Actress Jamie Lee Curtis says she was an opioid addict for 10 years through the 1990s.
"I was ahead of the curve of the opiate epidemic," Curtis, 59, says in the new issue of People magazine, being published Friday. "I had a 10-year run, stealing, conniving. No one knew. No one."
The daughter of screen legends Tony Curtis and his first wife, Janet Leigh, Jamie Lee Curtis inherited her propensity for substance abuse from her late father, who had indulged in alcohol, cocaine and heroin. One of her half-brothers, Nicholas Curtis, son of Tony and third wife Leslie Allen, died July 2, 1994, at age 23, of a seizure attributed to a heroin overdose.
Jamie Lee Curtis told People she had been prescribed opioid painkiller in 1989 following cosmetic surgery "for my hereditary puffy eyes." Becoming addicted, she obtained painkillers regularly, even resorting to stealing from family and friends. Her older sister Kelly discovered Jamie Lee stealing from her in 1998, and Curtis attended her first recovery meeting in February 1999, the magazine said.

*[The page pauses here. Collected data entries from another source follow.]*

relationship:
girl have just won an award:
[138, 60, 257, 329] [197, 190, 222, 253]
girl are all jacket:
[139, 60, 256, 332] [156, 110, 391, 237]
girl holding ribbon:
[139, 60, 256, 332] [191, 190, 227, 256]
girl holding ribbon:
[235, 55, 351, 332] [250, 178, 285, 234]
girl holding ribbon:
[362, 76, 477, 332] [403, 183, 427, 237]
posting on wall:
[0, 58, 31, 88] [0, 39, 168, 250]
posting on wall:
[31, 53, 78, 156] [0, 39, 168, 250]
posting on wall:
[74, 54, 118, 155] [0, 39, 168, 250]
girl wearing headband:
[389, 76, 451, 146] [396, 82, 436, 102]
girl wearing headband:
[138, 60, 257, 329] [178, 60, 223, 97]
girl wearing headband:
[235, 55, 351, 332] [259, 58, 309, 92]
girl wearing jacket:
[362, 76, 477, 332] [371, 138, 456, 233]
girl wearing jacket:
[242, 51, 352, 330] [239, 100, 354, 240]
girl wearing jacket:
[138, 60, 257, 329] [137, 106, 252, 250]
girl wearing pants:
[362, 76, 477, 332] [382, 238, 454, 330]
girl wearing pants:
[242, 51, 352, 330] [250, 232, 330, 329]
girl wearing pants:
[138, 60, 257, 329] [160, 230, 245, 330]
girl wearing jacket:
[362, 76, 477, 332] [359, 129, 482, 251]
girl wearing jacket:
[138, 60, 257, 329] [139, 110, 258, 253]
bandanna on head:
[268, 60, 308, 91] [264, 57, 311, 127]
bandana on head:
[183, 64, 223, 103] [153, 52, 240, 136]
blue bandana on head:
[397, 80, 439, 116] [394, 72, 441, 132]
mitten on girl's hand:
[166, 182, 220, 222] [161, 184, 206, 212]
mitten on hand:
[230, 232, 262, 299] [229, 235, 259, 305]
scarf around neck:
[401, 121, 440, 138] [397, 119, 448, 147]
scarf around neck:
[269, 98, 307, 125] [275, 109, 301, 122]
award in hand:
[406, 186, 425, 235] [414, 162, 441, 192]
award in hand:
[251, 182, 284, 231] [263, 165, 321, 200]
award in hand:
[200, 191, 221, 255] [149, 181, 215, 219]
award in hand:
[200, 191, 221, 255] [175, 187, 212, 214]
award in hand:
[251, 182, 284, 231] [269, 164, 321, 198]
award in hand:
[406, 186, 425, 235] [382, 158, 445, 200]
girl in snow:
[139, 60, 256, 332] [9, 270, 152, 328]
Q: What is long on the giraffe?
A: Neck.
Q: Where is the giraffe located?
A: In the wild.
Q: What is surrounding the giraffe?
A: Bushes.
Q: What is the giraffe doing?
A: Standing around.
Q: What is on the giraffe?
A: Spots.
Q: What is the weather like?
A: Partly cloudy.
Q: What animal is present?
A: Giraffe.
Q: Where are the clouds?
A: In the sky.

That same day, she told her husband, actor-filmmaker Christopher Guest, with whom she celebrates her 34th wedding anniversary on Dec. 18. The couple have two grown children, daughter Annie, adopted in 1986, and son Tom, adopted in 1996.
It was partly for her children's sake that, "I'm breaking the cycle that has basically destroyed the lives of generations in my family," Curtis said. "Getting sober remains my single greatest accomplishment . . . bigger than my husband, bigger than both of my children and bigger than any work, success, failure. Anything."
Two-time Golden Globe-winner Curtis, who reprises her "Halloween" role as Laurie Strode in the current blockbuster sequel of the same name as the 1978 original, said she has been sober nearly 20 years. She continues attending meetings, saying, "In recovery meetings, anyone who brings up opiates, the entire room will turn and look at me, because I'll be like, ‘Oh, here, talk to me. I'm the opiate girl.' "
Curtis' long career also includes such films as 1994's "True Lies" and 2003's "Freaky Friday," plus TV series including "Anything But Love" and "Scream Queens."